DE LA SÉPARATION DES HOMMES EN DEUX SOCIÉTÉS, A PARTIR DES ENFANTS D’ADAM.
On a beaucoup écrit sur le paradis terrestre, sur la félicité dont on y jouissait, sur la vie qu’y menaient les premiers hommes, sur leur crime et leur punition. Et nous aussi, nous en avons parlé dans les livres précédents, selon ce que nous en avons lu ou pu comprendre dans l’Ecriture; mais un examen détaillé de tous ces points ferait naître une infinité de questions qui demanderaient à être traitées avec plus d’étendue, et qui passeraient de beaucoup les bornes de cet ouvrage et de notre loisir. Où en trouver assez, si nous prétendions répondre à toutes les difficultés que nous pourraient faire des esprits oisifs et pointilleux, toujours plus prêts à former des objections que capables d’en comprendre les solutions? J’estime toutefois avoir déjà éclairci les grandes et difficiles questions du commencement et de la fin du monde, de la création de l’âme et de celle de tout le genre humain, qui a été distingué en deux ordres, l’un composé de ceux qui vivent selon l’homme, et l’autre de ceux qui vivent selon Dieu. Nous donnons encore à ces deux ordres le nom mystique de Cités, par où il faut entendre deux sociétés d’hommes, dont l’une est prédestinée à vivre éternellement avec Dieu, et l’autre à souffrir un supplice éternel avec le diable. Telle est leur fin, dont nous traiterons dans la suite. Maintenant, puisque nous avons assez parlé de leur naissance, soit dans les anges, soit dans les deux premiers hommes, il est bon, ce me semble, que nous en considérions le cours et le progrès, depuis le moment où les deux premiers hommes commencèrent à engendrer jusqu’à la fin des générations humaines. C’est de tout cet espace de temps, où il se fait une révolution continuelle de personnes qui meurent, et d’autres qui naissent et qui prennent leur place, que se compose la durée des deux cités.

(Entrées enregistrées)
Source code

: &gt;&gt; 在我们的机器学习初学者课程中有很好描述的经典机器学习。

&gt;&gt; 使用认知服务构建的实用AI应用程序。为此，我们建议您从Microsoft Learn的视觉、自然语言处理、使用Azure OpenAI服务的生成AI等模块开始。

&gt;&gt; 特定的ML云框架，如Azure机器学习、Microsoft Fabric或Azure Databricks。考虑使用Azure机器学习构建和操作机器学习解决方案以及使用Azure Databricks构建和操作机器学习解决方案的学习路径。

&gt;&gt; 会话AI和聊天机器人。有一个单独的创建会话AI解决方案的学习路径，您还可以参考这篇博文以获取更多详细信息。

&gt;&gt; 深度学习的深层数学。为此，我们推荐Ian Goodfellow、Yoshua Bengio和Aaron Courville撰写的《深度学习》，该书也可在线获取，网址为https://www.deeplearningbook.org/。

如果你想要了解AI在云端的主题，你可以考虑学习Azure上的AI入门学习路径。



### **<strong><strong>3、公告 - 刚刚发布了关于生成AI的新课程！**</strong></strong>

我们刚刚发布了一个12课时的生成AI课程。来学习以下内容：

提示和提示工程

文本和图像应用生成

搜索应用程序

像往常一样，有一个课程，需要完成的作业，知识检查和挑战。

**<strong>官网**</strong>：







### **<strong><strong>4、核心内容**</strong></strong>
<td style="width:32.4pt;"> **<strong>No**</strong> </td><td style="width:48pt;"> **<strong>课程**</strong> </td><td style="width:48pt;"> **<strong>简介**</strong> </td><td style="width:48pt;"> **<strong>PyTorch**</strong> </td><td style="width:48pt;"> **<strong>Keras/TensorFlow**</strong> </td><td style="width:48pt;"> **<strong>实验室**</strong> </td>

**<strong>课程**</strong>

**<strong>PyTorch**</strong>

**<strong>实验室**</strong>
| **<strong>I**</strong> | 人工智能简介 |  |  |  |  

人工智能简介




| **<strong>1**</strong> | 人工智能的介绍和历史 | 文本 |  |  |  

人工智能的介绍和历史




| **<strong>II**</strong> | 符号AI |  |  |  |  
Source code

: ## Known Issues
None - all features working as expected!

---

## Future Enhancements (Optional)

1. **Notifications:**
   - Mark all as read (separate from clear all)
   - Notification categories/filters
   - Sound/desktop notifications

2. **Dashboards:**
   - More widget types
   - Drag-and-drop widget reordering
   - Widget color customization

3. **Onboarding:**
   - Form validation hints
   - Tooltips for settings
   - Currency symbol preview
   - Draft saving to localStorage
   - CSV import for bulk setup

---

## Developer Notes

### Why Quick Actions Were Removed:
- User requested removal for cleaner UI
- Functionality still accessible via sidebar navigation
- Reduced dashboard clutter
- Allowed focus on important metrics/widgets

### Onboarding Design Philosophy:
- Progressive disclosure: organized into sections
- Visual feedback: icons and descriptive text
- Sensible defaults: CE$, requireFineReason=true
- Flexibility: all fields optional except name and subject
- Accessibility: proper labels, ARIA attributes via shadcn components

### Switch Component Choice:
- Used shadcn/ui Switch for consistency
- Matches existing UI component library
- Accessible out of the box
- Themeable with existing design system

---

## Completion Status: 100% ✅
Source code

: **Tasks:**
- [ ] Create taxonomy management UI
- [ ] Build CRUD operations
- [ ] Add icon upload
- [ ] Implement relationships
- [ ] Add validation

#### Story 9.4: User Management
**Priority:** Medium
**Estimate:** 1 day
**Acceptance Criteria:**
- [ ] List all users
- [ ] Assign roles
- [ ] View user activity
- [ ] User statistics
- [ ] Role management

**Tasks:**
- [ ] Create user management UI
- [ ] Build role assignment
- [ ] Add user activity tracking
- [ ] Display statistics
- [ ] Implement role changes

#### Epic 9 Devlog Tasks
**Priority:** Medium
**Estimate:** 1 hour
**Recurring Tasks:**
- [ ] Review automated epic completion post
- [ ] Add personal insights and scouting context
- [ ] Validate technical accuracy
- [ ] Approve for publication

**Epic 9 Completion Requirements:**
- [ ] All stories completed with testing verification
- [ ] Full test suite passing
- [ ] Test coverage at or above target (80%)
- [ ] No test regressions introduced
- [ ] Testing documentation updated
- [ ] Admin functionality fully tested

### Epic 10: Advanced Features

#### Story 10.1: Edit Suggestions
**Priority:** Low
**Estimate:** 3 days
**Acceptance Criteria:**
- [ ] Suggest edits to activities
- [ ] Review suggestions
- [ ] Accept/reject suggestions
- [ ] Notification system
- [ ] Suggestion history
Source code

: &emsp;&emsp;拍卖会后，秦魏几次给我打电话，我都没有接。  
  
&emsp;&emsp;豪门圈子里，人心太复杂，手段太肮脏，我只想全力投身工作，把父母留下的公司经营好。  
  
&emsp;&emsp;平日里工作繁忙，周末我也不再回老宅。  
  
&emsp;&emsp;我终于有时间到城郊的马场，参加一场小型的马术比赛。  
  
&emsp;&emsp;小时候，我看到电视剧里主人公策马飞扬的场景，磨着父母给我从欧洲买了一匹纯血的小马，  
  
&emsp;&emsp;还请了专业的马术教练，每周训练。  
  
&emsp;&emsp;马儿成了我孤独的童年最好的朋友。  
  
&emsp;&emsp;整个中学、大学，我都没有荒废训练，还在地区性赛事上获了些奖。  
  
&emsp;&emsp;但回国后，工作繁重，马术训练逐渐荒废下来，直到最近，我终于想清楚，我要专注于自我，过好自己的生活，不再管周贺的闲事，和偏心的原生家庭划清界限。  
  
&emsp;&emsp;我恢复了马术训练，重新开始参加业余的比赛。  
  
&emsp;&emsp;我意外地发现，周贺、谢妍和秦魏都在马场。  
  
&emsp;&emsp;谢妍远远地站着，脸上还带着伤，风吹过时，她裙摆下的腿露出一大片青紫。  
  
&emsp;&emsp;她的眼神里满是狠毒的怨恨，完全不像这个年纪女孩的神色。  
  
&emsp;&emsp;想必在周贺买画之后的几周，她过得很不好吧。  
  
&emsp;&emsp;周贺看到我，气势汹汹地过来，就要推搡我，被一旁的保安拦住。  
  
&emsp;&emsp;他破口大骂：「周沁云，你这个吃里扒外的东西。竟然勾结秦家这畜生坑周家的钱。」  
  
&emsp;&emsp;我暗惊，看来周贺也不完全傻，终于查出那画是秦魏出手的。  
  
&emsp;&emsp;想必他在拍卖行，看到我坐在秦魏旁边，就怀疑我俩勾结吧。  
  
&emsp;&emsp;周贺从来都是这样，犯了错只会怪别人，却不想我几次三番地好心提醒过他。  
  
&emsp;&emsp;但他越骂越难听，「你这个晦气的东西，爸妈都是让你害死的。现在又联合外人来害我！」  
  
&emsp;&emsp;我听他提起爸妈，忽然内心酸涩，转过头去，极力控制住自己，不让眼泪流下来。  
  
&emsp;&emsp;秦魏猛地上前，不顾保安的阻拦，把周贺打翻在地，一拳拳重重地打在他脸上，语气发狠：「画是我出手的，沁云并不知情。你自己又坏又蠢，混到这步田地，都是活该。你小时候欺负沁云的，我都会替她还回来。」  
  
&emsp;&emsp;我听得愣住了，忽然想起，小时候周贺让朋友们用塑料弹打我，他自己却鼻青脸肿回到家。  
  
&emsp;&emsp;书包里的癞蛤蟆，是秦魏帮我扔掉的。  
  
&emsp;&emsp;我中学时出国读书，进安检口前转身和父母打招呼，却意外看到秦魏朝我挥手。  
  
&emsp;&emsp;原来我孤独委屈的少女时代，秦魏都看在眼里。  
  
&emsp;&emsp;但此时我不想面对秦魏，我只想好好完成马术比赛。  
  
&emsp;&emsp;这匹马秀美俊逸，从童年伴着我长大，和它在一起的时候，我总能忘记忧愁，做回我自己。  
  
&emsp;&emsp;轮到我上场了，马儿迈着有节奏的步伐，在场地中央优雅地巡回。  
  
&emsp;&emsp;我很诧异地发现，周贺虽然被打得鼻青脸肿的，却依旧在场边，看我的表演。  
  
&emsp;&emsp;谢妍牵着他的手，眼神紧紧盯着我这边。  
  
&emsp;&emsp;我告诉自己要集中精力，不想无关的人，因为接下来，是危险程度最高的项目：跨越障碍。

CONSIGNE: Réécrivez plus brièvement le paragraphe du texte sur les deux sociétés qui commence par « On a beaucoup écrit », en conservant ses faits principaux.

RÉSULTAT:
On a beaucoup écrit sur le paradis terrestre, la félicité et la vie des premiers hommes, leur crime et leur punition, et nous l'avons fait aussi dans les livres précédents. Un examen détaillé soulèverait pourtant d'innombrables questions, qui dépasseraient les bornes de cet ouvrage et notre loisir, surtout face aux objections d'esprits oisifs et pointilleux. Les grandes questions du commencement et de la fin du monde, de la création de l'âme et de celle du genre humain semblent déjà éclaircies.

Le genre humain se divise en deux ordres : ceux qui vivent selon l'homme et ceux qui vivent selon Dieu. On les appelle mystiquement deux Cités. L'une est prédestinée à vivre éternellement avec Dieu, l'autre à souffrir un supplice éternel avec le diable, et cette fin sera traitée plus loin.

Leur naissance, chez les anges et chez les deux premiers hommes, ayant été assez exposée, il reste à en suivre le cours et le progrès. Ce parcours va des premières générations jusqu'à la fin des générations humaines. Cette période de morts et de naissances continuelles forme la durée des deux cités.